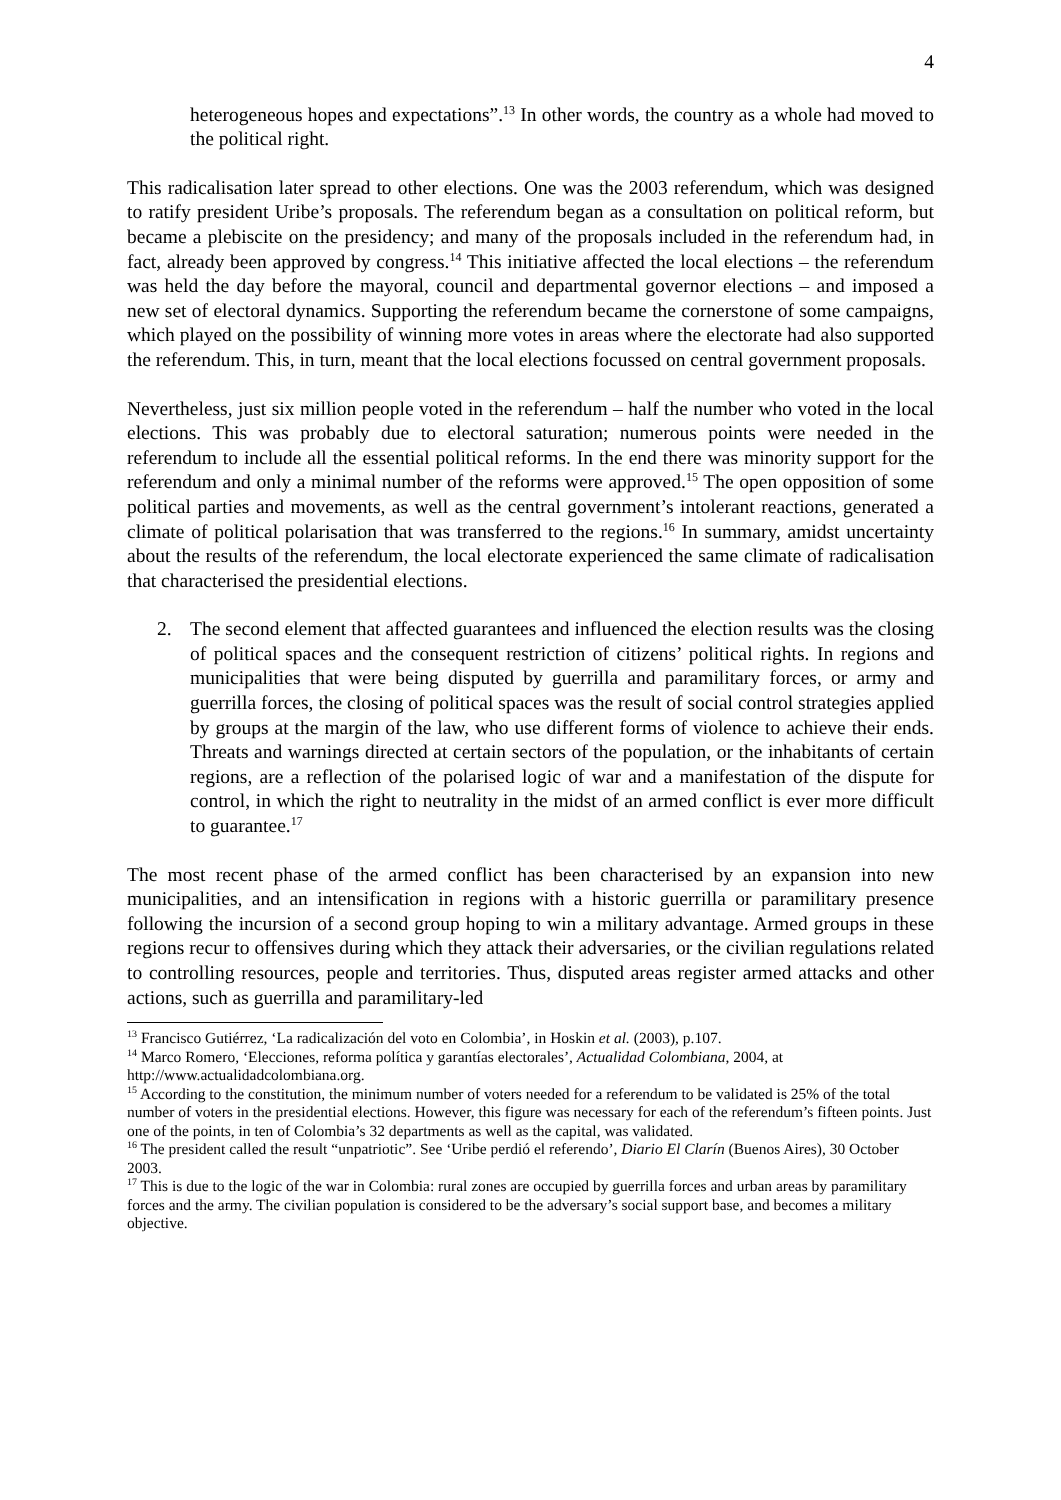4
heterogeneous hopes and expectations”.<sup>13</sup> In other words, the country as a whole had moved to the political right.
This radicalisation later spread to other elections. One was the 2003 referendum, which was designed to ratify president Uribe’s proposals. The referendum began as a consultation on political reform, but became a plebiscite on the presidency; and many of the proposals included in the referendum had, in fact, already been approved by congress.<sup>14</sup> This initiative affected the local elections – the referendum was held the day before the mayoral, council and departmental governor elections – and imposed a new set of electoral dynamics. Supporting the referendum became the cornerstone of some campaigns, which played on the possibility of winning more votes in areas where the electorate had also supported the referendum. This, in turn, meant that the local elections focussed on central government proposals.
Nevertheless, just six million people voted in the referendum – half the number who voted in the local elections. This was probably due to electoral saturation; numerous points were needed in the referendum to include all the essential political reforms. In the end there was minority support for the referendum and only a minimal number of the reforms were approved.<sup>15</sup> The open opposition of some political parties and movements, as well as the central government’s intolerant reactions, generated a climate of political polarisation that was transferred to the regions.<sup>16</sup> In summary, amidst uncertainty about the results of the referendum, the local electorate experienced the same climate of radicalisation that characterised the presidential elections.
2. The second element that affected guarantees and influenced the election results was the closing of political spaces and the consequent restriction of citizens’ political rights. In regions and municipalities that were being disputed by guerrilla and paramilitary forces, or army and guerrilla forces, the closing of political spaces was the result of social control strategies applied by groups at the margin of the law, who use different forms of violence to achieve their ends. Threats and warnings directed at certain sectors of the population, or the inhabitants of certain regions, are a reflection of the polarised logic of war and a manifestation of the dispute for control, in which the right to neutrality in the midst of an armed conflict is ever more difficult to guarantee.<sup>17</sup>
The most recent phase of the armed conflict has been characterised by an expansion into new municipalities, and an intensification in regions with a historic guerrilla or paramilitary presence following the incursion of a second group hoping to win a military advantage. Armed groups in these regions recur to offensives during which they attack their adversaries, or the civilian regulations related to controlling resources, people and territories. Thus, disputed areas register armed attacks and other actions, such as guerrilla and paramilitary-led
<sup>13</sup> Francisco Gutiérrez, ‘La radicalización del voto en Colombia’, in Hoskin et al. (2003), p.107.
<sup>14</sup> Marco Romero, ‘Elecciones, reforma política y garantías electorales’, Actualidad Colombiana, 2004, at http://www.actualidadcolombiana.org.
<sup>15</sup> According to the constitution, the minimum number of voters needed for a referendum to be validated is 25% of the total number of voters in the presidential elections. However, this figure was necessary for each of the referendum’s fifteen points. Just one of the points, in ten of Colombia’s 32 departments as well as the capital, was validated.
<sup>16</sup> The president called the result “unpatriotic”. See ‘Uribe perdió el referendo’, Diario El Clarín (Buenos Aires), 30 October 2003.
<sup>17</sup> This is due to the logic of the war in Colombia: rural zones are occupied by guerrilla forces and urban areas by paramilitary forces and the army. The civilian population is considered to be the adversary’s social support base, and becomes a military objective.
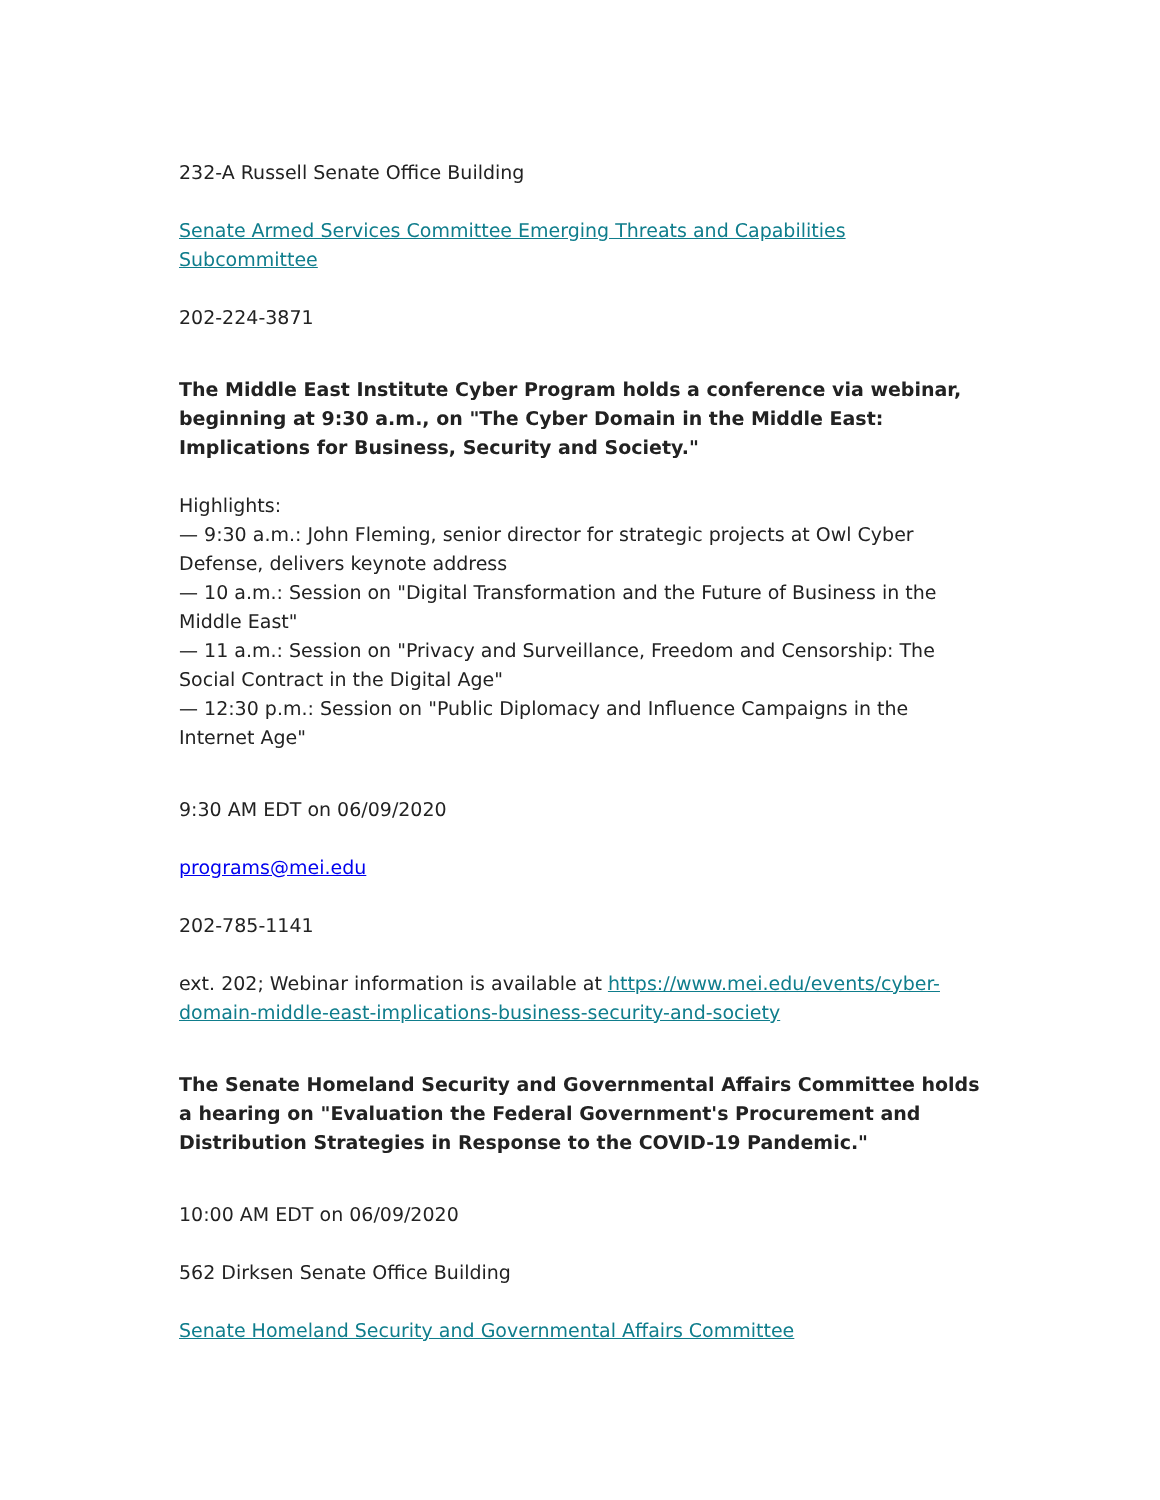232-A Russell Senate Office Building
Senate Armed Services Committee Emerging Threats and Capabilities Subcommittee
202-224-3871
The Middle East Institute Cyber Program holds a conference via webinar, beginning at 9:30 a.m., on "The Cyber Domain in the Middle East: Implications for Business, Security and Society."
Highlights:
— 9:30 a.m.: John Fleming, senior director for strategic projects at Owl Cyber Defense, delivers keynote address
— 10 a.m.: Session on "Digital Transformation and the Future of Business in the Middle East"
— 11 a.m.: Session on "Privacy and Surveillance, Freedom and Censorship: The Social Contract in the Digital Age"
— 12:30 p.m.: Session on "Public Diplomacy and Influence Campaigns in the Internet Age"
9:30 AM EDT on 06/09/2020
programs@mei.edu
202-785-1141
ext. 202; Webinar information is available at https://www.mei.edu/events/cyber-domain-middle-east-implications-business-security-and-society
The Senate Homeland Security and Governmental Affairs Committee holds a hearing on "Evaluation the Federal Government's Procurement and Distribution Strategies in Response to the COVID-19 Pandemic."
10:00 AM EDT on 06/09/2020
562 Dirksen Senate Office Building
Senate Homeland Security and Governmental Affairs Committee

◆ ◆ ◆ ◆ ◆ ◆ ◆

» Your instructions
Start with the line above that contains "Senate Armed Services" and stop after the line that contains "10 a.m.: Session". Output those lines exactly, and only those.

» Answer box
Senate Armed Services Committee Emerging Threats and Capabilities Subcommittee
202-224-3871
The Middle East Institute Cyber Program holds a conference via webinar, beginning at 9:30 a.m., on "The Cyber Domain in the Middle East: Implications for Business, Security and Society."
Highlights:
— 9:30 a.m.: John Fleming, senior director for strategic projects at Owl Cyber Defense, delivers keynote address
— 10 a.m.: Session on "Digital Transformation and the Future of Business in the Middle East"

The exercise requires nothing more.